Quindi non bisogna farsi schiacciare dal peso della memoria altrimenti poi giustifichi le nostalgie, i sovranisti, i populisti, i negazionisti. E comunque tra il fare una predica e fare un gioco ho preferito il gioco».
Anche perché, appunto, in teatro non siamo scuola dove si devono imparare le date e questo frullato, questo spettacolo che è stato definito un «Frankenstein», a noi è sembrato però un «Frankenstein Junior».
«Questo non lo sapevo, ma mi va benissimo, viva Mel Brooks, sempre».
Comunque il pubblico si diverte anche se non è proprio uno spettacolo comico in senso stretto.
«Si diverte sì, lo sentiamo, si perde anche, però ti aspetta e io lo sento questo investimento di fiducia».
Ed è anche bello giocare, per chi ha una certa età, ad indovinare le canzoni, le sigle televisive, i jingle pubblicitari che vengono evocati.

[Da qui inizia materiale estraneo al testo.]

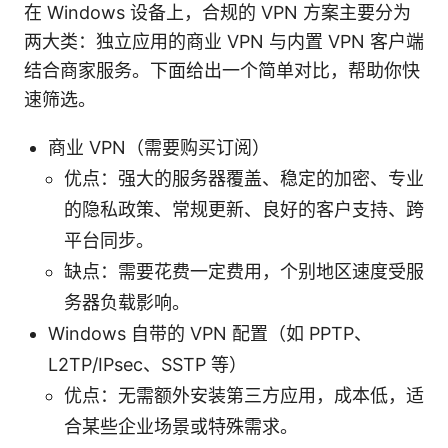
在 Windows 设备上，合规的 VPN 方案主要分为
两大类：独立应用的商业 VPN 与内置 VPN 客户端
结合商家服务。下面给出一个简单对比，帮助你快
速筛选。
商业 VPN（需要购买订阅）
优点：强大的服务器覆盖、稳定的加密、专业
的隐私政策、常规更新、良好的客户支持、跨
平台同步。
缺点：需要花费一定费用，个别地区速度受服
务器负载影响。
Windows 自带的 VPN 配置（如 PPTP、
L2TP/IPsec、SSTP 等）
优点：无需额外安装第三方应用，成本低，适
合某些企业场景或特殊需求。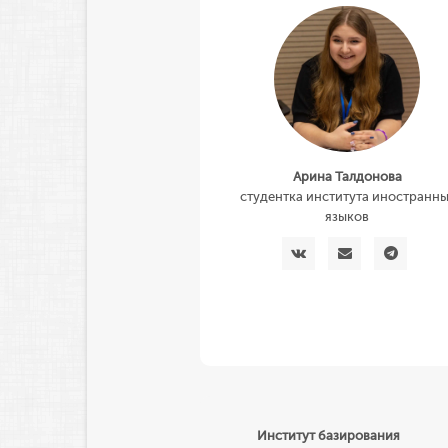
Арина Талдонова
студентка института иностранны
языков
Институт базирования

«L'altra sera c'era in teatro un amico che ha tre figli trai 13 e i 18 anni e i figli giocavano tra di loro per dire "questa la so", perché in qualche maniera l'avevano pescata chissà dove, l'avevano riconosciuta chissà come e dove, forse ripescate attraverso la rete».
A proposito di ripescaggio torniamo allo spettacolo dove dice che quando fa memoria tira su con la rete dei frammenti, delle schegge.

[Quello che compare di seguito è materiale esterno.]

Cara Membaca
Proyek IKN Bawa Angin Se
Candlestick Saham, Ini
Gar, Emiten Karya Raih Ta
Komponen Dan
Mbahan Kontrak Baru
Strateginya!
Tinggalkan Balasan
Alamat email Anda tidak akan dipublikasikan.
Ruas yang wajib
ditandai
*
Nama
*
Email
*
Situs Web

«Quando Enrico Ghezzi ha inventato "Blob" aveva a disposizione gli archivi della Rai e applicava all'infotainment la stessa logica della pubblicità e a noi questo sembrava liberatorio. Noi sappiamo che un linguaggio così, fatto di schegge, in realtà, è un linguaggio che non narra, descrive, perché in qualche maniera rinuncia alla narrazione perché non ha più senso niente. Nel teatro, nella drammaturgia, cerco di mettere in ordine l'arco narrativo e di dare un senso in maniera responsabile. In "Boomers" ci ho provato ugualmente perché alla fine ti rendi conto di aver raccontato cinquant'anni di storia italiana dove il crollo di un ponte non è soltanto una metafora ma è quel ponte tra generazioni che non c'è più».
Nello spettacolo hanno una grandissima importanza le canzoni e la musica.
«Ho degli splendidi musicisti, la nostra non è una band qualsiasi ma un organico costruito ad hoc. Patrizia Laquidara ha creato delle canzoni originali così che le potenzialità della musica sono entrate via via nella drammaturgia e come lavoro io sul testo, loro hanno lavorato sulla musica».
Certo perché non sono soltanto musicisti, ma proprio interpreti dello spettacolo.
«Sì, si vede perché partecipano ai cori, rispondono quando chiedo presenza. Siamo tutti in questo luogo immaginario che è il bar della Jole».
Sta lavorando a qualcosa di nuovo?
«Sempre. Adesso il focus è sul progetto della Fabbrica del Mondo, che ha prodotto il "Vajont". C'è un progetto con il Piccolo Teatro per il 2025 su Darwin e in cantiere altre cose... Ho ripreso lo spettacolo "Sani", il focus è sempre su come stiamo cambiando e come accettiamo questo cambiamento, soprattutto dopo il Covid».